Buteo stava quasi tutto il giorno chiuso in camera a studiare vecchi volumi incartapecoriti presi dalla biblioteca della città.

Gloria non sapeva leggere molto bene, era brava, però, a fare i conti perché aiutava il padre nella contabilità per far quadrare i conti della locanda. Si avvicinò al tavolo, dove erano poggiati alcuni di quei libri, erano scritti in una qualche lingua straniera, non riconosceva nessuno di quei simboli.
Un libro dalla copertina rossa però era scritto in loscrito, così per curiosità lo aprì e cominciò a leggere, si trattava di una traduzione fatta da un certo Ignazius Longu, sacerdote e storico. Parlava della fondazione di Diospasin.

Lesse le prime righe a bassa voce, incespicando più volte, alzò gli occhi per capire se Buteo avesse avuto qualcosa da ridire sul fatto che avesse preso il libro, lui continuava con la sua ricerca, così si girò dall'altra parte mettendosi di fianco la finestra e continuò quella sua insolita lettura, la incuriosiva sapere come e chi avesse fondato la sua città.

«Nell'anno de-degli dei trenta sette, posero le prime fon, fon da fondamenta la stirpe dei Galitolia. Che cos'è una stirpe?» si chiese.

«È un altro modo per dire famiglia, la discendenza cui si appartiene» Buteo si alzò e si raddrizzò la schiena :«Leggete davvero male, non avete studiato?».

Gloria arrossì più per la rabbia che per l'imbarazzo :«Non so da voi come funziona, ma qui le donne devono pensare alla casa e alla famiglia».

«Ciò non implica che debbano restare ignoranti».

«Come vi permettete, non sono ignorante» mise il libro, dove l'aveva preso, guardandolo dritto negli occhi, non le importava che fosse un ospite di riguardo del padre, nessun uomo doveva rivolgersi a lei con quell'atteggiamento di superiorità.

«Non siete neppure ben istruita» si portò ad un passo da lei, lo divertiva che fosse così suscettibile :«Se volete, potrei insegnarvi io tutto ciò che ignorate» le disse sorridendo.

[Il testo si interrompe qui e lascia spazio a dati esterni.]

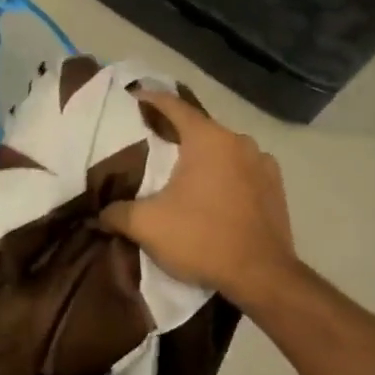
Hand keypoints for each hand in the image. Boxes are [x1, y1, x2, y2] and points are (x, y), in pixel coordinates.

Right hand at [101, 90, 297, 308]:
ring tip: (180, 172)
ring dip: (201, 156)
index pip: (173, 106)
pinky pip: (242, 170)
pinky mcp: (275, 187)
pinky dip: (223, 174)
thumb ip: (117, 213)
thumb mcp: (147, 226)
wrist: (261, 275)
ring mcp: (263, 163)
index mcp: (208, 139)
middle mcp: (239, 141)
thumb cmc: (202, 239)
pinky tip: (212, 193)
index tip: (131, 99)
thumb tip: (100, 213)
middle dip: (174, 133)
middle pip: (199, 127)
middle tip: (149, 143)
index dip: (149, 100)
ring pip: (222, 150)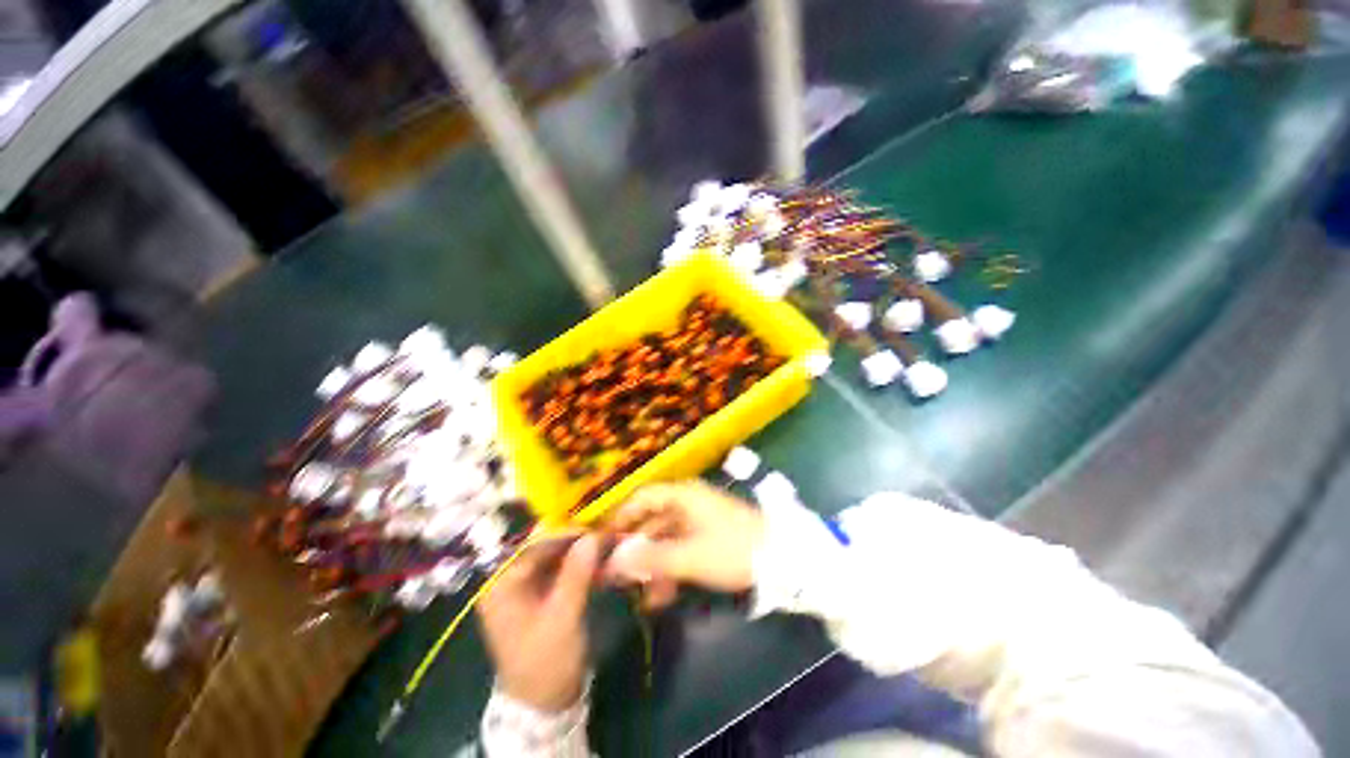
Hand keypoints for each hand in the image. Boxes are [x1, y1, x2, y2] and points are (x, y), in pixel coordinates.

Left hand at [477, 535, 600, 711]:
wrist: (543, 702)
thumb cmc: (546, 662)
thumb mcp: (562, 618)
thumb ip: (576, 575)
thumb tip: (592, 536)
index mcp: (501, 585)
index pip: (532, 546)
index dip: (564, 534)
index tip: (593, 529)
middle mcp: (508, 579)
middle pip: (542, 547)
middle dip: (573, 539)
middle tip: (602, 534)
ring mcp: (523, 586)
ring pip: (553, 555)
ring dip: (578, 549)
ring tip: (603, 544)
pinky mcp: (538, 593)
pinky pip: (558, 568)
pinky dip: (577, 563)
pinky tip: (597, 560)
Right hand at [603, 481, 765, 609]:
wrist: (782, 558)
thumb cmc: (733, 550)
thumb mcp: (690, 556)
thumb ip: (652, 557)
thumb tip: (615, 558)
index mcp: (683, 496)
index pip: (643, 497)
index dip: (621, 515)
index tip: (602, 539)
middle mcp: (688, 502)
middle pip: (652, 519)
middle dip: (634, 547)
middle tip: (615, 574)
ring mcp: (699, 520)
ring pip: (666, 538)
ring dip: (652, 564)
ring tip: (638, 593)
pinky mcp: (709, 537)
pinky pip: (682, 548)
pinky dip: (671, 568)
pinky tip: (662, 595)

Gloria afferrò il doppio senso di quelle sue parole, per evitare di rispondergli in malo modo prese le sue cose e andò via sbattendo la porta, pensando che quella sera gli avrebbe messo un chilo di peperoncino nel suo cibo. Intanto che scendeva, però cominciava a pensare al fatto che a lei sarebbe piaciuto davvero continuare con gli studi e non fare appena il primo anno, giusto per imparare a firmare.

Lo trovava ingiusto, anche se un'istruzione adeguata non le sarebbe servita per cucinare o pulire meglio, lei era curiosa e attenta, la sua sete di conoscenza era sempre viva dentro di lei, credeva che la conoscenza fosse la chiave per andare via da quel luogo senza aver bisogno di nessuno.